What Are the Health Benefits of Sauna?
Sauna time is thought to benefit the physical body in a number of ways. Saunas and the heat that they provide help to activate thermoregulatory pathways, activating the the sympathetic nervous system to positive (and documented) effect. While both Adamian and Snyder note that more research is needed to fully understand the mechanisms and establish definitive links, there are a number of ways that sauna and heat therapy in general may bolster your body and mind.
Improved Blood Pressure and Circulation
“Exposure to heat causes blood vessels to widen, which can lead to improved blood circulation,” says Snyder. “This dilation of blood vessels, known as vasodilation, can help reduce blood pressure and increase blood flow to various parts of the body, including the heart.” Time spent in the sauna has also been linked to temporary reductions in blood pressure for some, likely due to a combination of the same vessel dilation and the general relaxation that comes with the practice.

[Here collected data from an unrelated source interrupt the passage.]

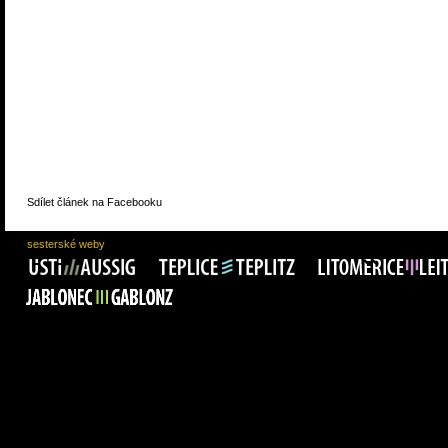
Sdílet článek na Facebooku
sesterské weby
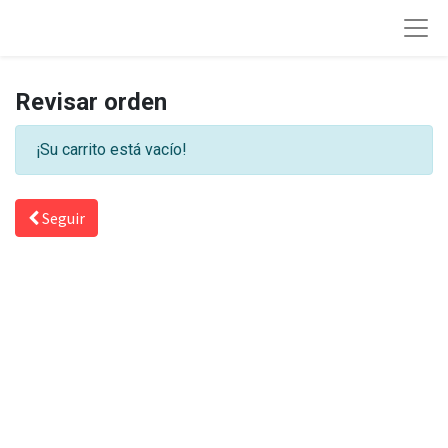
Revisar orden
¡Su carrito está vacío!
Seguir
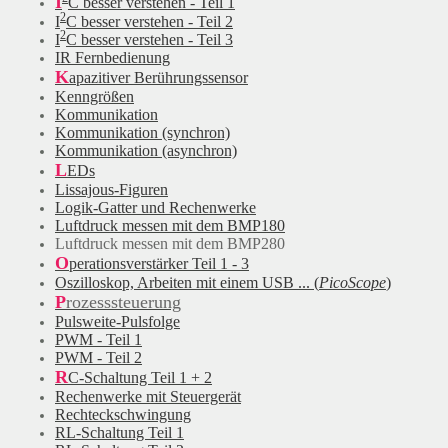
I
C besser verstehen - Teil 1
2
I
C besser verstehen - Teil 2
2
I
C besser verstehen - Teil 3
IR Fernbedienung
K
apazitiver Berührungssensor
Kenngrößen
Kommunikation
Kommunikation (synchron)
Kommunikation (asynchron)
L
EDs
Lissajous-Figuren
Logik-Gatter und Rechenwerke
Luftdruck messen mit dem BMP180
Luftdruck messen mit dem BMP280
O
perationsverstärker Teil 1 - 3
Oszilloskop, Arbeiten mit einem USB ... (
PicoScope
)
P
rozesssteuerung
Pulsweite-Pulsfolge
PWM - Teil 1
PWM - Teil 2
R
C-Schaltung Teil 1 + 2
Rechenwerke mit Steuergerät
Rechteckschwingung
RL-Schaltung Teil 1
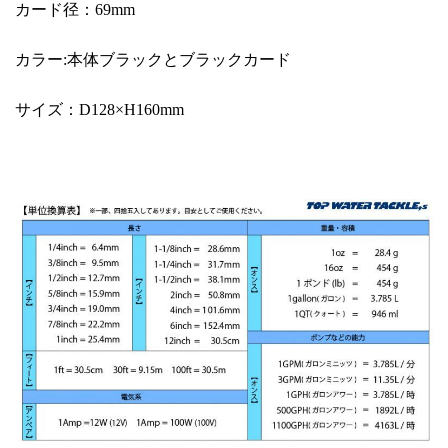
カード径：69mm
カラー:本体ブラックとブラックカード
サイズ：D128×H160mm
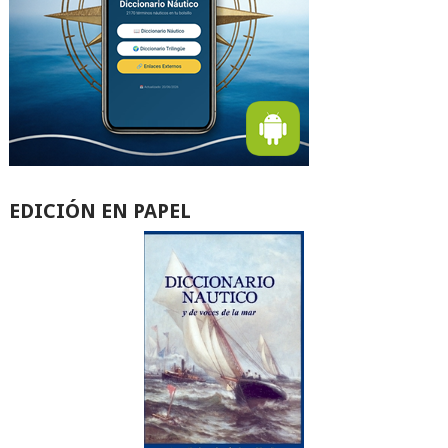
EDICIÓN EN PAPEL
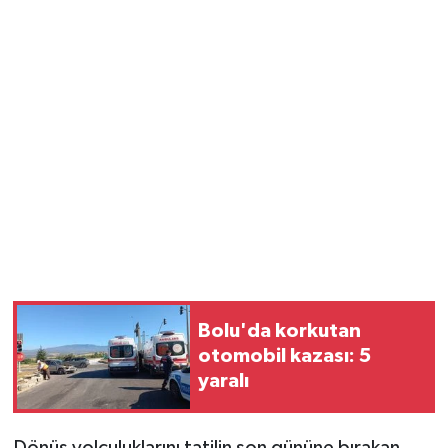
Bolu'da korkutan
otomobil kazası: 5
yaralı
Dönüş yolculuklarını tatilin son gününe bırakan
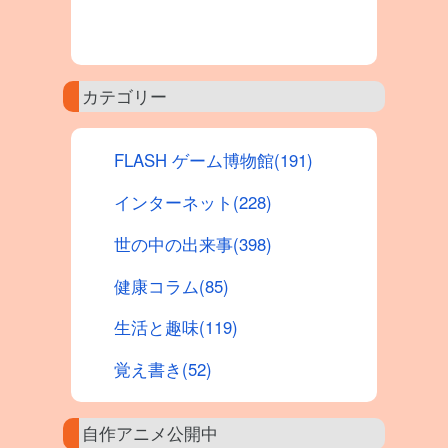
カテゴリー
FLASH ゲーム博物館(191)
インターネット(228)
世の中の出来事(398)
健康コラム(85)
生活と趣味(119)
覚え書き(52)
自作アニメ公開中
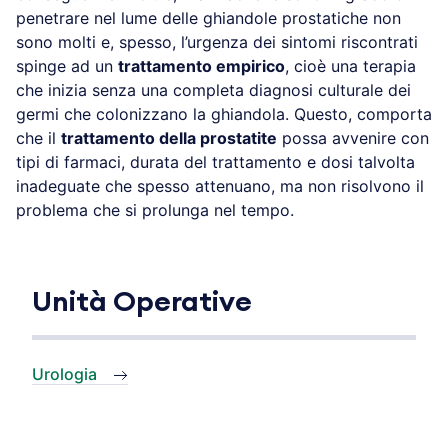
penetrare nel lume delle ghiandole prostatiche non
sono molti e, spesso, l’urgenza dei sintomi riscontrati
spinge ad un
trattamento empirico
, cioè una terapia
che inizia senza una completa diagnosi culturale dei
germi che colonizzano la ghiandola. Questo, comporta
che il
trattamento della prostatite
possa avvenire con
tipi di farmaci, durata del trattamento e dosi talvolta
inadeguate che spesso attenuano, ma non risolvono il
problema che si prolunga nel tempo.
Unità Operative
Urologia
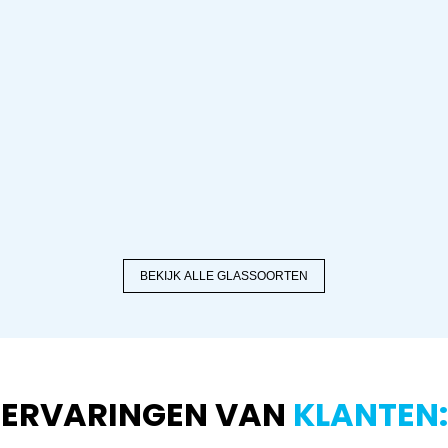
BEKIJK ALLE GLASSOORTEN
ERVARINGEN VAN
KLANTEN:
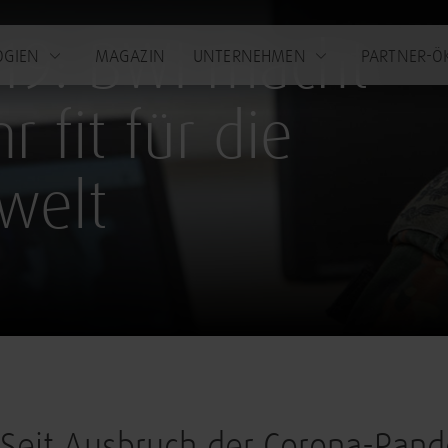
-19: BWI macht
OGIEN
MAGAZIN
UNTERNEHMEN
PARTNER-Ö
 fit für die
welt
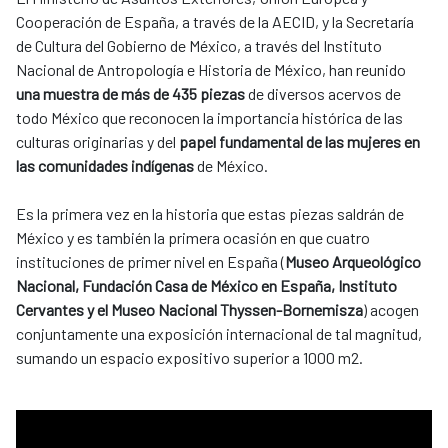
Cooperación de España, a través de la AECID, y la Secretaría
de Cultura del Gobierno de México, a través del Instituto
Nacional de Antropología e Historia de México, han reunido
una muestra de más de 435 piezas
de diversos acervos de
todo México que reconocen la importancia histórica de las
culturas originarias y del
papel fundamental de las mujeres en
las comunidades indígenas
de México.
Es la primera vez en la historia que estas piezas saldrán de
México y es también la primera ocasión en que cuatro
instituciones de primer nivel en España (
Museo Arqueológico
Nacional, Fundación Casa de México en España, Instituto
Cervantes y el Museo Nacional Thyssen-Bornemisza
) acogen
conjuntamente una exposición internacional de tal magnitud,
sumando un espacio expositivo superior a 1000 m2.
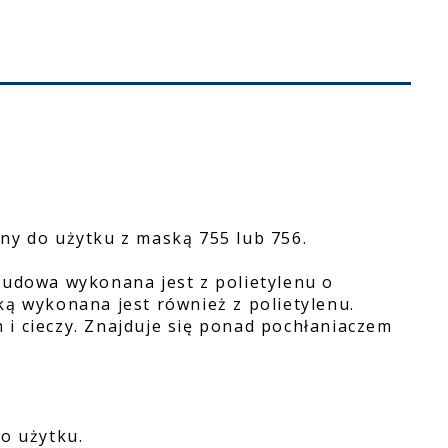
ny do użytku z maską 755 lub 756.
budowa wykonana jest z polietylenu o
ką wykonana jest również z polietylenu.
ch i cieczy. Znajduje się ponad pochłaniaczem
go użytku.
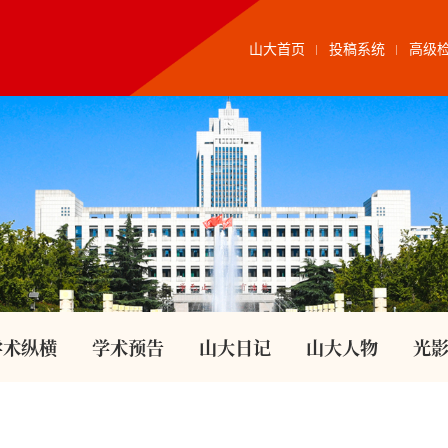
山大首页
投稿系统
高级
学术纵横
学术预告
山大日记
山大人物
光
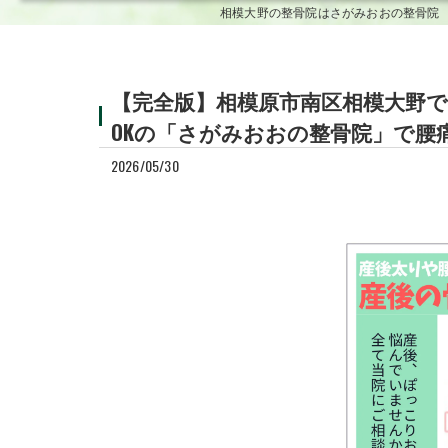
相模大野の整骨院はさがみおおの整骨院
慰謝料の基準につい
交通事故治療の重要
【完全版】相模原市南区相模大野
OKの「さがみおおの整骨院」で腰
搭乗者傷害保険・人
2026/05/30
交通事故賠償
損害保険会社のご担
交通事故による骨折
交通事故での頸椎損
交通事故による膝の
交通事故での頸椎捻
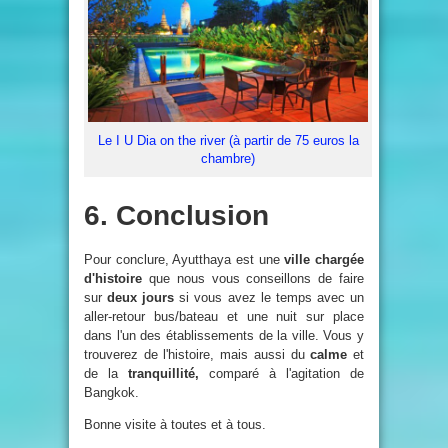
Le I U Dia on the river (à partir de 75 euros la
chambre)
6. Conclusion
Pour conclure, Ayutthaya est une
ville chargée
d'histoire
que nous vous conseillons de faire
sur
deux jours
si vous avez le temps avec un
aller-retour bus/bateau et une nuit sur place
dans l'un des établissements de la ville. Vous y
trouverez de l'histoire, mais aussi du
calme
et
de la
tranquillité,
comparé à l'agitation de
Bangkok.
Bonne visite à toutes et à tous.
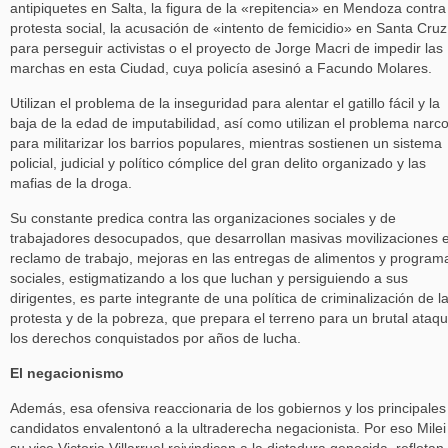
antipiquetes en Salta, la figura de la «repitencia» en Mendoza contra
protesta social, la acusación de «intento de femicidio» en Santa Cruz
para perseguir activistas o el proyecto de Jorge Macri de impedir las
marchas en esta Ciudad, cuya policía asesinó a Facundo Molares.
Utilizan el problema de la inseguridad para alentar el gatillo fácil y la
baja de la edad de imputabilidad, así como utilizan el problema narc
para militarizar los barrios populares, mientras sostienen un sistema
policial, judicial y político cómplice del gran delito organizado y las
mafias de la droga.
Su constante predica contra las organizaciones sociales y de
trabajadores desocupados, que desarrollan masivas movilizaciones 
reclamo de trabajo, mejoras en las entregas de alimentos y program
sociales, estigmatizando a los que luchan y persiguiendo a sus
dirigentes, es parte integrante de una política de criminalización de l
protesta y de la pobreza, que prepara el terreno para un brutal ataq
los derechos conquistados por años de lucha.
El negacionismo
Además, esa ofensiva reaccionaria de los gobiernos y los principales
candidatos envalentonó a la ultraderecha negacionista. Por eso Milei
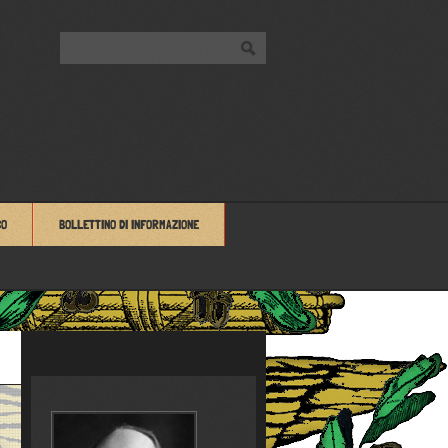
CO
BOLLETTINO DI INFORMAZIONE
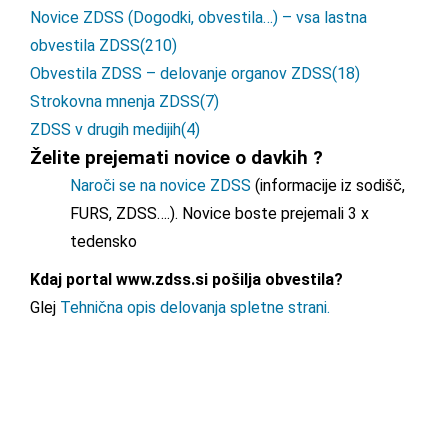
Novice ZDSS (Dogodki, obvestila…) – vsa lastna
obvestila ZDSS
(210)
Obvestila ZDSS – delovanje organov ZDSS
(18)
Strokovna mnenja ZDSS
(7)
ZDSS v drugih medijih
(4)
Želite prejemati novice o davkih ?
Naroči se na novice ZDSS
(informacije iz sodišč,
FURS, ZDSS….). Novice boste prejemali 3 x
tedensko
Kdaj portal www.zdss.si pošilja obvestila?
Glej
Tehnična opis delovanja spletne strani.
Sledite nam:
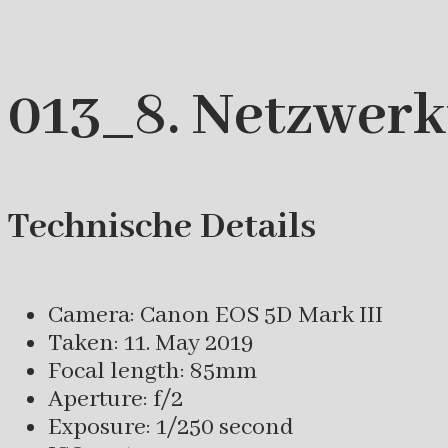
013_8. Netzwerk
Technische Details
Camera: Canon EOS 5D Mark III
Taken: 11. May 2019
Focal length: 85mm
Aperture: f/2
Exposure: 1/250 second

While the sauna may be beneficial for individuals with hypertension (high blood pressure), a risk factor for heart disease, external effects on blood pressure vary widely: blood pressure may increase for some while decreasing for others.
Regular sauna use can lend to cardiovascular health, too. “There is data about repeated thermal therapy (mostly dry sauna) improving vascular function in patients with known heart disease risk factors,” says Adamian. “Dry sauna improves oxygenation and endothelial function which is tied to heart health.” Snyder seconds the notion. “Heat therapy can increase heart rate and cardiac output, which is the amount of blood pumped by the heart per minute,” she says. “This may be considered a form of mild cardiovascular exercise and may help improve heart health over time.” Research supports sauna as a lifestyle shift that can promote heart health, but it’s worth noting that the majority of studies have been conducted on men, and even more specifically, Finnish men, so conferring with your doctor and staying mindful are essential.
The mental health benefits of sauna are an easy win. “Incorporating heat therapy into your self-care routine can be a positive addition to promote relaxation and mental well-being,” says Snyder. Regular therapy can also better sleep, endorphin release, and enhance the mind-body connection through sensory experience (namely, focusing in on warmth and stillness). “Taking the time to prioritize self-care activities, such as enjoying a hot bath or sauna session, can promote a sense of self-worth,” says Snyder.